Well I decided I should get some snorkels for my 2011 Polaris 850, I was looking at buy Snorkel your atv kit but then decided how about building my own. I just want to know what you guys used to make yours and what you might need. Thanks , btw I was only thinking the snorkel your atv because the adjustability, I will not always need snorkels but I would rather have them and not need them then not have them and need them.


----------



## Polaris425 (Dec 16, 2004)

They suck. You're def. better off building your own.


----------



## as140672 (Jun 10, 2013)

Thanks that's really good to know, also why do the suck? never really seen them on any bike. Here in WA theres not to many quads that have snorkels and all that.


----------



## 10txram (Jan 26, 2013)

Don't buy one.
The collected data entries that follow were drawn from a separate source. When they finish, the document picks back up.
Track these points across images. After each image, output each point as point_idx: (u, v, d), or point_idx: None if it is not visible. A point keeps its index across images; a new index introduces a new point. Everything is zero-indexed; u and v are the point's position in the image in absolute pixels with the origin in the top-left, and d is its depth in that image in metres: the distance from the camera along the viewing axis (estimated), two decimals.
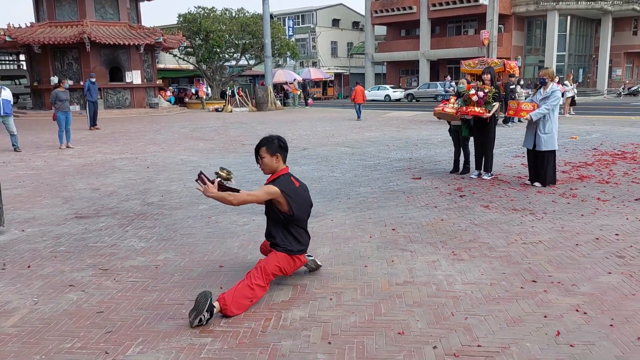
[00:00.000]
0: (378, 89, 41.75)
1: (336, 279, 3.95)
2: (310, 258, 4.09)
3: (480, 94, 7.44)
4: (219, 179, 3.50)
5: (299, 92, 34.40)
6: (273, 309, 3.45)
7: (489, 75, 7.73)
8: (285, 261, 3.65)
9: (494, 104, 7.48)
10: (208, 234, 5.23)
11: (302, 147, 12.10)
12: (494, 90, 7.50)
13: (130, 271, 4.22)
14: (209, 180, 3.45)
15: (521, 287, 3.72)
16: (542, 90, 7.16)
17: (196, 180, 3.52)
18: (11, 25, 24.51)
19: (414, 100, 38.74)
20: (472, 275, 3.97)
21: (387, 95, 40.07)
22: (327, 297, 3.61)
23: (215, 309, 3.26)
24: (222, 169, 3.57)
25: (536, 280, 3.84)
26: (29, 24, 25.57)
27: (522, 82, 20.28)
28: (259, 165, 3.73)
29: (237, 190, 3.54)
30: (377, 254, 4.49)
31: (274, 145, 3.67)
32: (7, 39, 24.01)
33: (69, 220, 5.87)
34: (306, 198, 3.82)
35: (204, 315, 3.20)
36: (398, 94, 40.21)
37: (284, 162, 3.75)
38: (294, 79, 35.94)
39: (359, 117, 20.97)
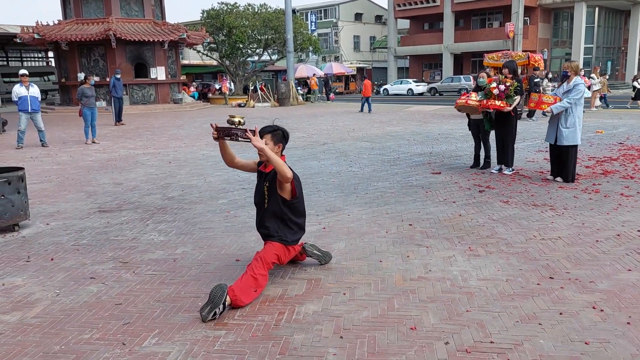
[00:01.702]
0: (401, 83, 41.46)
1: (350, 273, 3.97)
2: (309, 244, 4.17)
3: (502, 87, 7.34)
4: (237, 125, 3.57)
5: (317, 87, 34.29)
6: (287, 303, 3.49)
7: (508, 69, 7.61)
8: (282, 250, 3.75)
9: (515, 97, 7.38)
10: (226, 228, 5.29)
11: (322, 141, 12.12)
12: (515, 83, 7.39)
13: (149, 264, 4.30)
14: (227, 130, 3.59)
15: (537, 284, 3.69)
16: (565, 83, 7.05)
17: (221, 137, 3.65)
18: (39, 23, 25.07)
19: (437, 94, 38.37)
20: (488, 271, 3.95)
21: (410, 89, 39.75)
22: (340, 292, 3.63)
23: (227, 302, 3.32)
24: (233, 116, 3.61)
25: (553, 277, 3.80)
26: (56, 22, 26.12)
27: (550, 76, 19.86)
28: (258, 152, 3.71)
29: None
30: (393, 249, 4.49)
31: (278, 135, 3.74)
32: (36, 36, 24.57)
33: (92, 214, 6.01)
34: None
35: (218, 308, 3.26)
36: (421, 87, 39.86)
37: (281, 153, 3.80)
38: (313, 74, 35.86)
39: (370, 109, 21.80)
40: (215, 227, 5.32)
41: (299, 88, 31.87)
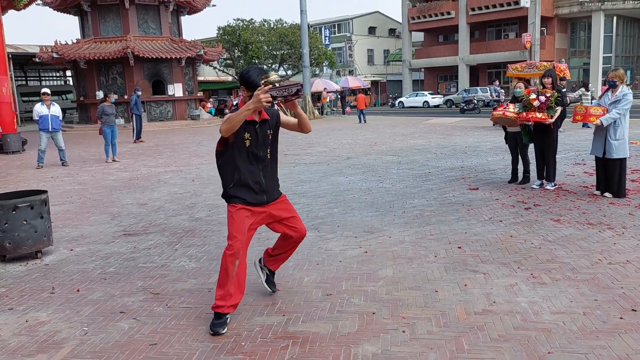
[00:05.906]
0: (416, 96, 41.14)
1: (405, 306, 3.59)
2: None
3: (542, 98, 6.95)
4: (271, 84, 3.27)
5: (327, 101, 34.06)
6: (340, 343, 3.12)
7: (550, 79, 7.22)
8: (228, 213, 3.64)
9: (557, 108, 6.99)
10: (260, 252, 4.94)
11: (345, 156, 11.78)
12: (556, 94, 7.00)
13: (183, 295, 3.97)
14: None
15: (620, 318, 3.27)
16: (610, 93, 6.66)
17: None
18: (58, 42, 25.21)
19: (453, 106, 37.92)
20: (560, 302, 3.54)
21: (426, 101, 39.41)
22: (399, 329, 3.25)
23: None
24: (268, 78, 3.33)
25: (636, 309, 3.38)
26: (75, 41, 26.26)
27: (592, 88, 18.62)
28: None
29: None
30: (447, 277, 4.10)
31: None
32: (55, 55, 24.71)
33: (117, 237, 5.70)
34: None
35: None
36: (437, 100, 39.52)
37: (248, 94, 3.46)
38: (324, 88, 35.62)
39: (365, 120, 23.78)
40: (248, 252, 4.97)
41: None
Just try and find a good write up on how to do it yourself, they dont fit the way they should..


----------



## as140672 (Jun 10, 2013)

trust me I have been looking for a month, I can not find one just few pics, the only thing that I am having is thinking of a way to drill into the air intake and what I would use to hook into it.


----------



## Polaris425 (Dec 16, 2004)

We have some stuff here somewhere.... 

IF we have it, it would be here

Snorkeling & Jetting - MudInMyBlood Forums


----------



## filthyredneck (Feb 10, 2010)

Id be willing to bet southernmudjunkie would know a thing or two


----------



## CRAZYCRACKAZ71 (Oct 8, 2011)

yes get with logan on southern mud junkies and im sure he can help you out he has an 850 popo


----------



## as140672 (Jun 10, 2013)

yep I sent him a message on the popo forum and a few other guys with them on other forums, this place seem mostly full of brutes, I love the brute force want to pic one up when im done with my truck.


----------